The text of the Torah does not even hint at this question. If we are to explore this question, we must use our own intuition and life experience.

Could we say that there is a parallel between this issue and the oft-asked question about why Jews continue to live in North America, when no one is actively preventing them from moving to Israel? Is the issue different for the brothers who had just recently left Canaan and Joseph who had lived so long away?

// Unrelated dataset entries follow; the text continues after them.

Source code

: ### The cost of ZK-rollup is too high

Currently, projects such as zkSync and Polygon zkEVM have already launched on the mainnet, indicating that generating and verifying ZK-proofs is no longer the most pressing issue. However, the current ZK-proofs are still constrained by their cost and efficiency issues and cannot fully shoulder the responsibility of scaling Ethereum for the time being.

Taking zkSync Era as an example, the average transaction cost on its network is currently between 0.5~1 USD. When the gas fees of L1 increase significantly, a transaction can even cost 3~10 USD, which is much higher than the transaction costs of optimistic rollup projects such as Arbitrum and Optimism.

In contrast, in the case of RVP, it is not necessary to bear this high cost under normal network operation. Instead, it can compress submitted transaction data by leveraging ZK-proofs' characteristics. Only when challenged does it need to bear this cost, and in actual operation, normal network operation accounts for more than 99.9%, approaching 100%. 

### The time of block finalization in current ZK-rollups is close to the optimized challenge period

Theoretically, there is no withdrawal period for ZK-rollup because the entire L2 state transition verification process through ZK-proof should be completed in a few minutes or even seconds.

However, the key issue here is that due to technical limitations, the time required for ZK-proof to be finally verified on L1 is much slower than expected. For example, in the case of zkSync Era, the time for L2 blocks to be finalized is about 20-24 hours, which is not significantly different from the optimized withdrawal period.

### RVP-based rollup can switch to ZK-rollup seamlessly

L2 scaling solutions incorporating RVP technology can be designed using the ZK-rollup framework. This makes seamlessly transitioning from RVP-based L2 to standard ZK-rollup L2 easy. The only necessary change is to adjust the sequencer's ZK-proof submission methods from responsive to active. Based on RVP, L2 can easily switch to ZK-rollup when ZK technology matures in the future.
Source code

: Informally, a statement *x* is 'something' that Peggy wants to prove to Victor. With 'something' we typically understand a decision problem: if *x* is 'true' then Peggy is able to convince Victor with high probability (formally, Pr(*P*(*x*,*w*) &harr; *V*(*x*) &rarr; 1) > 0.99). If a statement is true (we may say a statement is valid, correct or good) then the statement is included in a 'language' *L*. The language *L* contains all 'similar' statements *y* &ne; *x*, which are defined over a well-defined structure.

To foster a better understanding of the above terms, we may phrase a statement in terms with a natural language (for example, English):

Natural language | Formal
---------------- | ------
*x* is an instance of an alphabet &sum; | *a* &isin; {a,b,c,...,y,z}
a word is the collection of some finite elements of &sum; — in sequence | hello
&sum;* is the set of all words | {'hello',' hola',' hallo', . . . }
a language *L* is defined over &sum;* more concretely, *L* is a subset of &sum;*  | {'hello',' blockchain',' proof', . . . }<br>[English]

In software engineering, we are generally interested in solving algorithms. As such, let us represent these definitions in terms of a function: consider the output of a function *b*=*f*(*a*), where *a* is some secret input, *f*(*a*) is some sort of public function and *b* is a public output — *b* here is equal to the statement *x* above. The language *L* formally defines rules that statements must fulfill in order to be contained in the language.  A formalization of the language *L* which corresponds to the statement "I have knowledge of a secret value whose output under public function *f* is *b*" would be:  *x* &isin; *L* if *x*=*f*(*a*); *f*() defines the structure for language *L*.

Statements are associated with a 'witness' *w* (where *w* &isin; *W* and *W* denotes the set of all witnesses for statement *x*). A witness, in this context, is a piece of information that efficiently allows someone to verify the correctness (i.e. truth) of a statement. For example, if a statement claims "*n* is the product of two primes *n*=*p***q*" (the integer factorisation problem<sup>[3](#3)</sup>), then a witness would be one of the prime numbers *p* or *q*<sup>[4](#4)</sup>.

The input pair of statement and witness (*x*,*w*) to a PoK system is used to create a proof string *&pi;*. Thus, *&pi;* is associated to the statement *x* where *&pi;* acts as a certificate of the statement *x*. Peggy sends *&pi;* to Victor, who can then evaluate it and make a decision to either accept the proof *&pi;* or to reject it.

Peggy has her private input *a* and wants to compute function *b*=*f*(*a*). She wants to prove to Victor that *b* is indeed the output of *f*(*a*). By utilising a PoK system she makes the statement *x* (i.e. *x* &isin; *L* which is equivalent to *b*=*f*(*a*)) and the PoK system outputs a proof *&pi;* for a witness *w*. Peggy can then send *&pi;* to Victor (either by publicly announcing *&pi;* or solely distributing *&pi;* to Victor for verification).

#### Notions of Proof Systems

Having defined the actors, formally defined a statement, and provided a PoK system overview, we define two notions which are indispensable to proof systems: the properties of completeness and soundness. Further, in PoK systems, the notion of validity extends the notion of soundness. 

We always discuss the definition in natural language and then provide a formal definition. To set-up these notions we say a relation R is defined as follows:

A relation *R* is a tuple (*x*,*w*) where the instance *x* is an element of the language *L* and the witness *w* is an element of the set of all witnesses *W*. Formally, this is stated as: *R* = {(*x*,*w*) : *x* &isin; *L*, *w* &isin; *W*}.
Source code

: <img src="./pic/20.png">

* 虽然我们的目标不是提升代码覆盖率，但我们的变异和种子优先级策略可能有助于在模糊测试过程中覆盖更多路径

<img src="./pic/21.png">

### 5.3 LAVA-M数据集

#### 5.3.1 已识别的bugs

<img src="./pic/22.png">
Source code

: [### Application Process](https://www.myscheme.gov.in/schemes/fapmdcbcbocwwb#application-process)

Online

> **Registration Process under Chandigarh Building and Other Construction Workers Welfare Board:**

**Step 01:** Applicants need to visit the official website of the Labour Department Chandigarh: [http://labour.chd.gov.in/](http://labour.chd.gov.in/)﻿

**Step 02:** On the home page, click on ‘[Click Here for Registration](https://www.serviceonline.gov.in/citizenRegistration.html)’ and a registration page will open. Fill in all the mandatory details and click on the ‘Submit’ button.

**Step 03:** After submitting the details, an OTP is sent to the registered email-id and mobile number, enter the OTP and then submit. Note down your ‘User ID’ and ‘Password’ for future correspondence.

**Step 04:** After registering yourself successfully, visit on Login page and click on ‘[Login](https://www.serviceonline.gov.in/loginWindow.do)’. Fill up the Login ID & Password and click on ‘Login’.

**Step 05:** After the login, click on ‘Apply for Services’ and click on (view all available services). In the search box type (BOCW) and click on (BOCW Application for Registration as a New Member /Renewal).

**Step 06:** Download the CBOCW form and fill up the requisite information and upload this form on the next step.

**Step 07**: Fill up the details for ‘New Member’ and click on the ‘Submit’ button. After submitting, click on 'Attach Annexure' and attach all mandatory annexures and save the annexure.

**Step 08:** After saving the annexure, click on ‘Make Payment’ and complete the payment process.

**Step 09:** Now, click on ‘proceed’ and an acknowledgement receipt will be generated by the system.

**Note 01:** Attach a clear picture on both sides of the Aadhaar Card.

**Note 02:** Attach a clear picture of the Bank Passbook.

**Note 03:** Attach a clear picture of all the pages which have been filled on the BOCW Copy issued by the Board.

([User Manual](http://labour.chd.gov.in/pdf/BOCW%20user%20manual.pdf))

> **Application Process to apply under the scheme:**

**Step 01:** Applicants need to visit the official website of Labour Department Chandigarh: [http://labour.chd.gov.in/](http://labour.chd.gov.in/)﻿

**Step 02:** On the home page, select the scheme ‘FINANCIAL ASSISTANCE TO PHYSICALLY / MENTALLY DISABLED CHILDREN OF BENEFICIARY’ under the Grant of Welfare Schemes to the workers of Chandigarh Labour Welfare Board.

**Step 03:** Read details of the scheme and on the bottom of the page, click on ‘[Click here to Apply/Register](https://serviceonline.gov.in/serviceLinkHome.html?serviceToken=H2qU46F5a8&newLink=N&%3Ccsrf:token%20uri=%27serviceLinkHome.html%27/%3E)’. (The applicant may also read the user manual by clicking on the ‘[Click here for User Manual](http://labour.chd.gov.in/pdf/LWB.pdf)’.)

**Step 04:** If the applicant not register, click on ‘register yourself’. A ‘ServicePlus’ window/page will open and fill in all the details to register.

Issue #2: The Pardoning of Joseph's Brothers

After Jacob’s burial, in Genesis 50:15-17 Joseph’s brothers assert that during his lifetime Jacob had directed that Joseph pardon his brothers for having sold him into slavery. However, unlike the oath cited above, which Joseph quoted to Pharaoh, this is a directive that we are now learning of for the first time. If no such utterance is recorded, we are tempted to wonder whether the brothers are faithfully transmitting Jacob’s words or simply fabricating them.

If we suspect a fabrication on the part of the brothers, we are in good company. Rashi (1040-1105) cites a Talmudic discussion (Yevamot 65b) of this issue suggesting that the brothers invented Jacob’s directive. His logic is echoed in the Etz Hayim commentary on the Torah:

We have no reason to believe that Jacob ever learned the truth about how Joseph came to Egypt. If he had, would he not have rebuked them for what they did, as he rebuked Reuben, Simeon, and Levi?

Obviously, if Jacob did not know that Joseph’s brothers had sold him into slavery, he would have had no reason to issue a directive to Joseph to forgive his brothers.

What justification, if any, can be given for the brothers’ fabrication of their father’s words?